What Could The Fed’s Actions Do for Metals Prices?
Federal Reserve Action To Propel Gold And Silver Prices
The Meeting of the Central Bankers at Jackson Hole has just concluded with the main item of interest being the speech made by The Chairman of Federal Reserve, Jay Powell. A major policy shift was the theme in that the U.S. Central Bank was to allow “average inflation targeting.” Roughly interpreted means the Fed will allow inflation to run “moderately” higher than the central bank’s stated goal of 2% “for some time”
This is a vague statement and begs the question of how much higher is inflation acceptable? 3% or 8% and for how long is “for some time” two months or three years? The Federal Reserve has no real targets and therefore can not be held accountable for their actions as this policy is opened ended to say the least. The takeaway from this Jackson Hole Jolly is that inflation is coming and that it will be supportive of gold and silver and their associated stocks.
A Brief Look At Some Of The Current Issues
As we see it there are two major issues, firstly we are heading into a recession which is long overdue, and it will present its own set of challenges for us all to face and deal with. The second issue is that the global economy is being battered by the Coronavirus pandemic. In an attempt to lessen the impact of the recession and also to battle the pandemic record amounts of cash is being generated in order to cushion these two body blows. This flood of cash is already having an impact on the US Dollar, it has been in decline for the last 5 months or so. Over a 12-month period it has increased in value from $1400/Oz to $1932/Oz registering an increase of some 38%, which is a terrific start for a Bull Market. Gold had managed to trade as high as $1700/Oz before being hit by the pandemic in March 2020, however, it recovered quickly and has continued its trek to higher ground.
Also worthy of note is that from March the US Dollar started to head south and gold started to head north suggesting that their inverse relationship remains intact. The days of The Central Bank targeting the ‘normalization’ of interest rates are dead and buried. Interest rates are now expected to stay low for the foreseeable future and coupled with more Quantitative Easing we expect the US Dollar to decline even further in value. This decline in value along with the misery amount of interest on offer for our investment funds will cause investors to rotate out of currencies and into the field of hard assets, one of which is the precious metals sector.

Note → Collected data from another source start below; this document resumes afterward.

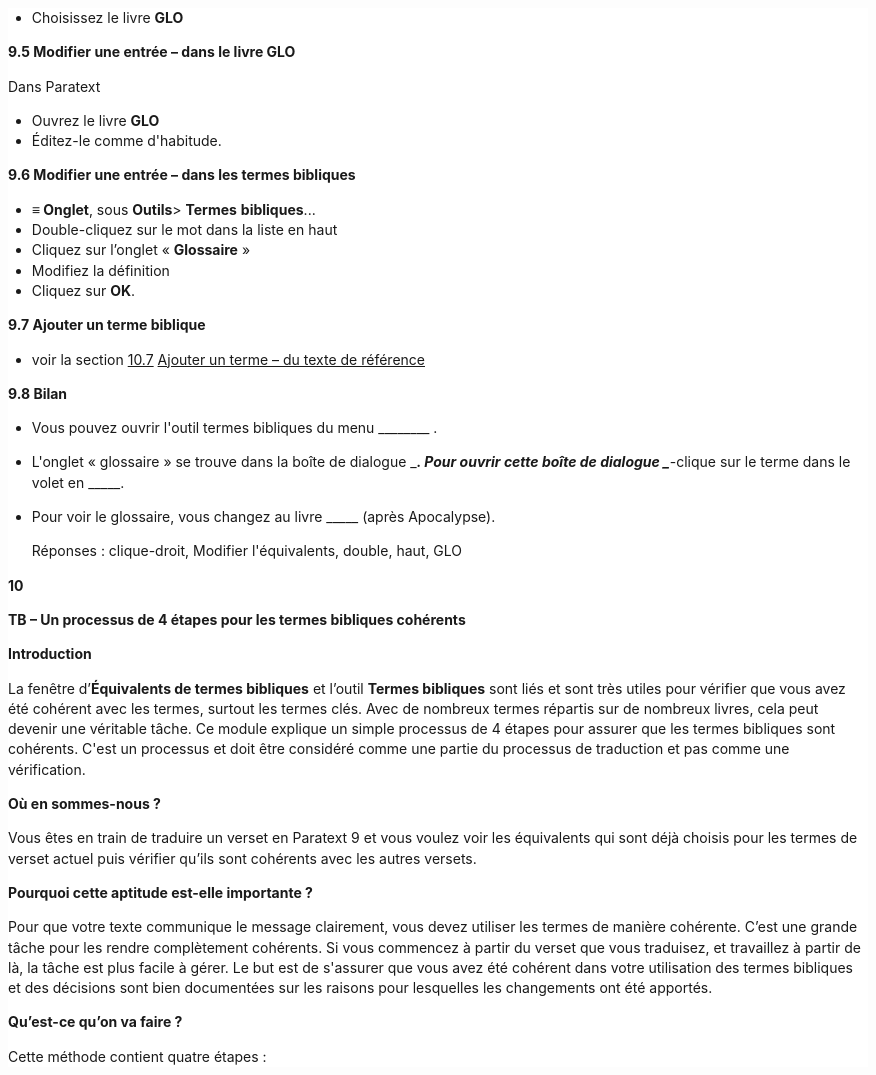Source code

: -   Choisissez le livre **GLO**

**9.5 Modifier une entrée – dans le livre GLO**

Dans Paratext

-   Ouvrez le livre **GLO**
-   Éditez-le comme d'habitude.

**9.6 Modifier une entrée – dans les termes bibliques**

-   **≡ Onglet**, sous **Outils**\> **Termes** **bibliques**...
-   Double-cliquez sur le mot dans la liste en haut
-   Cliquez sur l’onglet « **Glossaire** »
-   Modifiez la définition
-   Cliquez sur **OK**.

**9.7 Ajouter un terme biblique**

-   voir la section [10.7](#sAddATerm) [Ajouter un terme – du texte de référence](#sAddATerm)

**9.8 Bilan**

-   Vous pouvez ouvrir l'outil termes bibliques du menu \_______\_ .
-   L'onglet « glossaire » se trouve dans la boîte de dialogue \________. Pour ouvrir cette boîte de dialogue \________-clique sur le terme dans le volet en \_____.
-   Pour voir le glossaire, vous changez au livre \____\_ (après Apocalypse).

    Réponses : clique-droit, Modifier l'équivalents, double, haut, GLO

**10**

**TB – Un processus de 4 étapes pour les termes bibliques cohérents**

**Introduction**

La fenêtre d’**Équivalents de termes bibliques** et l’outil **Termes bibliques** sont liés et sont très utiles pour vérifier que vous avez été cohérent avec les termes, surtout les termes clés. Avec de nombreux termes répartis sur de nombreux livres, cela peut devenir une véritable tâche. Ce module explique un simple processus de 4 étapes pour assurer que les termes bibliques sont cohérents. C'est un processus et doit être considéré comme une partie du processus de traduction et pas comme une vérification.

**Où en sommes-nous ?**

Vous êtes en train de traduire un verset en Paratext 9 et vous voulez voir les équivalents qui sont déjà choisis pour les termes de verset actuel puis vérifier qu’ils sont cohérents avec les autres versets.

**Pourquoi cette aptitude est-elle importante ?**

Pour que votre texte communique le message clairement, vous devez utiliser les termes de manière cohérente. C’est une grande tâche pour les rendre complètement cohérents. Si vous commencez à partir du verset que vous traduisez, et travaillez à partir de là, la tâche est plus facile à gérer. Le but est de s'assurer que vous avez été cohérent dans votre utilisation des termes bibliques et des décisions sont bien documentées sur les raisons pour lesquelles les changements ont été apportés.

**Qu’est-ce qu’on va faire ?**

Cette méthode contient quatre étapes :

The Federal Reserve will continue to implement a policy of financial support via the mass production of Dollar Bills. This will dilute the value of the US Dollar and as gold has an inverse relationship to it, gold will be the beneficiary. A similar policy is also being implemented by other central banks so the US Dollar may find support as foreign investors flee from their currencies in the belief that the US Dollar is a safer place for their funds. I remain firmly in the camp that these dips should be bought aggressively as this bull market is in its infancy.